Maybe some day soon, I'll have my own secret garden!



"Gardening is about enjoying the smell of things growing in the soil, getting dirty without feeling guilty, and generally taking the time to soak up a little peace and serenity."
~Lindley Karstens,
noproblemgarden.com

Saturday, April 2, 2011

First Harvest

We've had an exciting weekend so far. Okay, I say that a little tongue-in-cheek, but there's something invigorating about sinking your hands into the loose, cool soil, and being part of the life cycle that begins with a tiny seed and that ends with a wonderful meal made with your fresh vegetables.

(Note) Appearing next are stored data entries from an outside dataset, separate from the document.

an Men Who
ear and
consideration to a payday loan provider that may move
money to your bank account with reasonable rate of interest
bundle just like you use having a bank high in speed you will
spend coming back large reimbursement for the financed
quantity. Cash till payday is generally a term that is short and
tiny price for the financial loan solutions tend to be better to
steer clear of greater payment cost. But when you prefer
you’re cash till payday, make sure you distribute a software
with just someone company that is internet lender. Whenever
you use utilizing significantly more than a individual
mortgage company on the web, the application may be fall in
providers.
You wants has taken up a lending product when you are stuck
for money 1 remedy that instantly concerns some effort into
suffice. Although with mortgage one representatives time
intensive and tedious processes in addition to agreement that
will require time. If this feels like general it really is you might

These tiny pea pods were the first "harvest" of our little garden. Anthony is certain all plants should be pinched to encourage more growth. I'm not so sure this applies to vegetables. However, I was making fresh soup and decided to pick a few of the sugar snap pea babies to give his theory a try and to give our soup some home garden goodness. I used the Italian parsley from the garden as well. The herbs in the garden bed are doing splendidly--much better than they would have done in pots on the porch.
We also planted our 10 butternut squash babies from the compost bin, an additional four strawberry plants, dahlias, a peony, stock, and blanket flower. This planting frenzy necessitated the cleaning and redefining of a planting bed and some serious weed pulling. Then, we ran out of daylight.

I have basil, lavender, and snapdragons that need planting, too, and I'm going to go against my planting by the moon to get them in the ground. Maybe they can serve as an unofficial experiment.